Bubble Sort is a simple sorting algorithm that repeatedly steps through the list, compares adjacent elements, and swaps them if they are in the wrong order.
The pass through the list is repeated until the list is sorted.
Here’s how the Bubble Sort algorithm works:
- Start with an unsorted list of elements.
- Compare the first element with the second element. If the first element is greater than the second element, swap them.
- Move to the next pair of adjacent elements and repeat the comparison and swapping process.
- Continue this process until you reach the end of the list. At this point, the largest element will be in its correct position at the end of the list.

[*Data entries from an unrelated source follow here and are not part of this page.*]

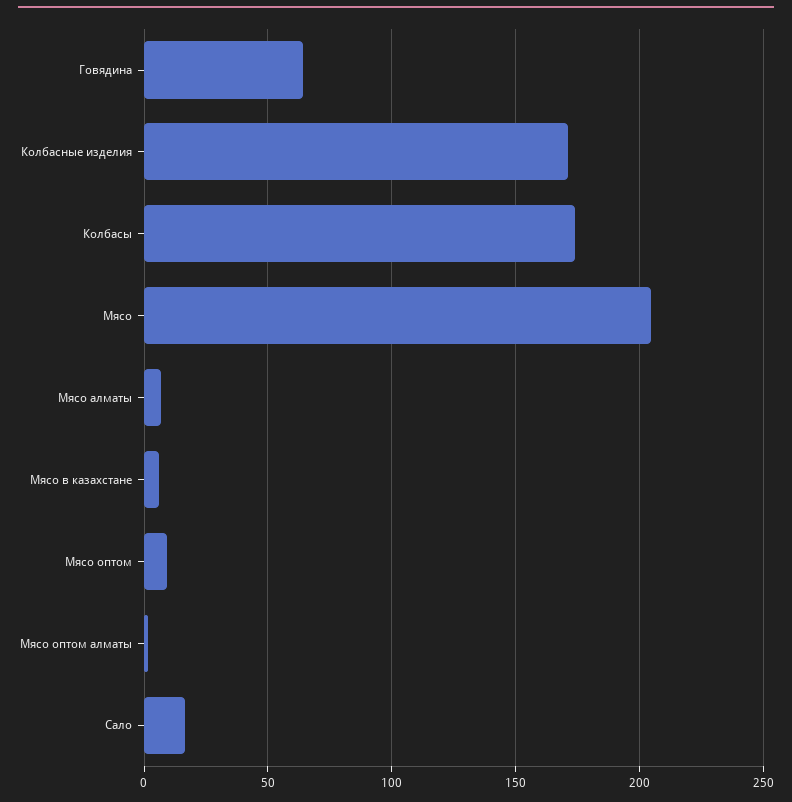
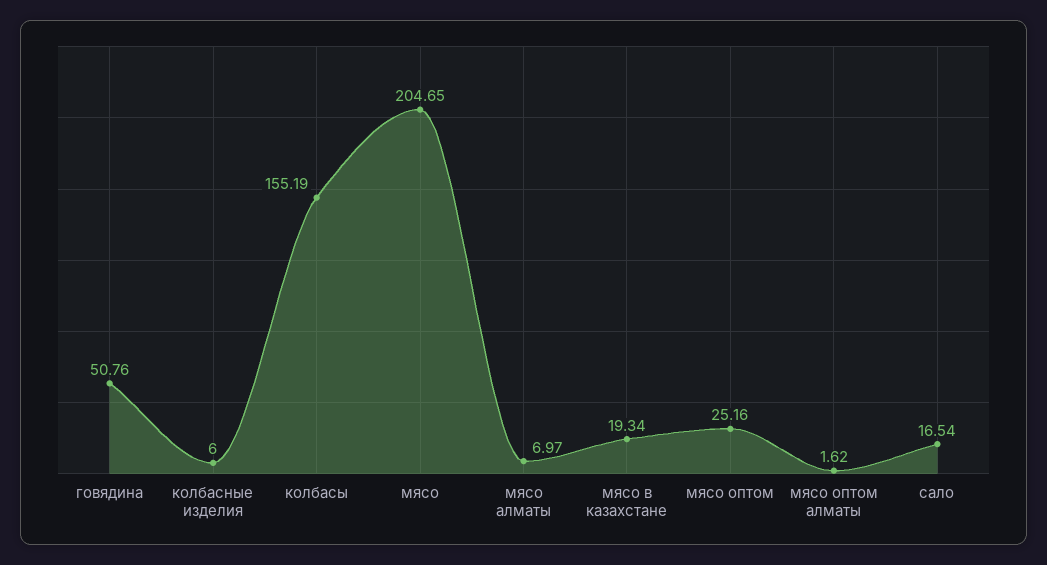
  {
-   "Говядина": 65,
+   "Говядина": 50.76,
-   "Колбасные изделия": 170,
+   "Колбасные изделия": 6,
-   "Колбасы": 175,
+   "Колбасы": 155.19,
    "Мясо": 204.65,
    "Мясо алматы": 6.97,
-   "Мясо в казахстане": 5,
+   "Мясо в казахстане": 19.34,
-   "Мясо оптом": 10,
+   "Мясо оптом": 25.16,
    "Мясо оптом алматы": 1.62,
    "Сало": 16.54
  }

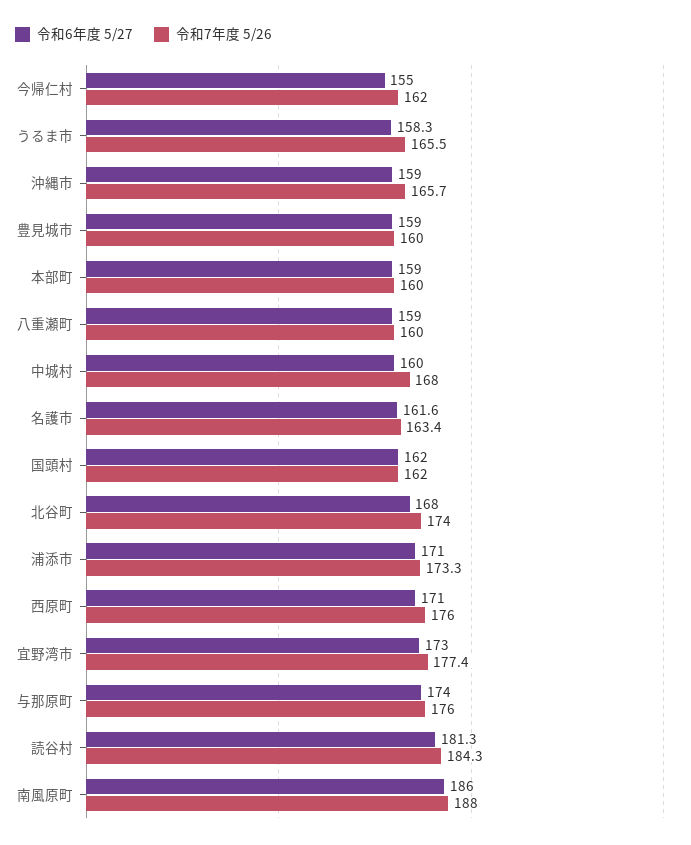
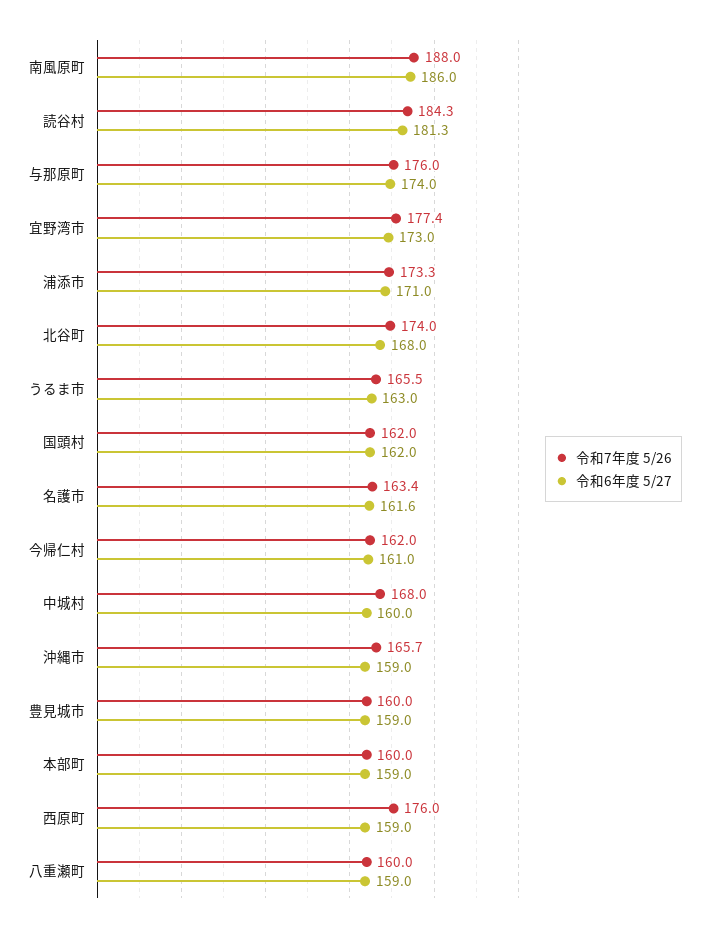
  {
    "令和6年度 5/27": {
-     "今帰仁村": 155,
+     "今帰仁村": 161,
-     "うるま市": 158.3,
+     "うるま市": 163,
      "沖縄市": 159,
      "豊見城市": 159,
      "本部町": 159,
      "八重瀬町": 159,
      "中城村": 160,
      "名護市": 161.6,
      "国頭村": 162,
      "北谷町": 168,
      "浦添市": 171,
-     "西原町": 171,
+     "西原町": 159,
      "宜野湾市": 173,
      "与那原町": 174,
      "読谷村": 181.3,
      "南風原町": 186
    },
    "令和7年度 5/26": {
      "今帰仁村": 162,
      "うるま市": 165.5,
      "沖縄市": 165.7,
      "豊見城市": 160,
      "本部町": 160,
      "八重瀬町": 160,
      "中城村": 168,
      "名護市": 163.4,
      "国頭村": 162,
      "北谷町": 174,
      "浦添市": 173.3,
      "西原町": 176,
      "宜野湾市": 177.4,
      "与那原町": 176,
      "読谷村": 184.3,
      "南風原町": 188
    }
  }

- Repeat steps 2-4 for the remaining elements of the list, excluding the already sorted elements from the previous pass.
- Repeat the above steps until the entire list is sorted.
Example to understand the Bubble Sort algorithm:
Consider the following unsorted list of integers:
[5, 3, 8, 2, 1].
Pass 1:
Compare 5 and 3. Swap them. The list becomes
[3, 5, 8, 2, 1].
Compare 5 and 8. No swap needed. The list remains
[3, 5, 8, 2, 1].
Compare 8 and 2. Swap them. The list becomes
[3, 5, 2, 8, 1].
Compare 8 and 1. Swap them. The list becomes
[3, 5, 2, 1, 8].
Pass 2:
Compare 3 and 5. No swap needed. The list remains
[3, 5, 2, 1, 8].
Compare 5 and 2. Swap them. The list becomes
[3, 2, 5, 1, 8].
Compare 5 and 1. Swap them. The list becomes
[3, 2, 1, 5, 8].
Pass 3:
Compare 3 and 2. Swap them. The list becomes
[2, 3, 1, 5, 8].
Compare 3 and 1. Swap them. The list becomes
[2, 1, 3, 5, 8].
Pass 4:
Compare 2 and 1. Swap them. The list becomes
[1, 2, 3, 5, 8].
The list is now sorted in ascending order: [1, 2, 3, 5, 8].
Bubble Sort has a time complexity of O(n2) in the average and worst cases, where ‘n’ is the number of elements in the list.
Bubble sort is not considered efficient for large lists but can be useful for small lists or partially sorted lists.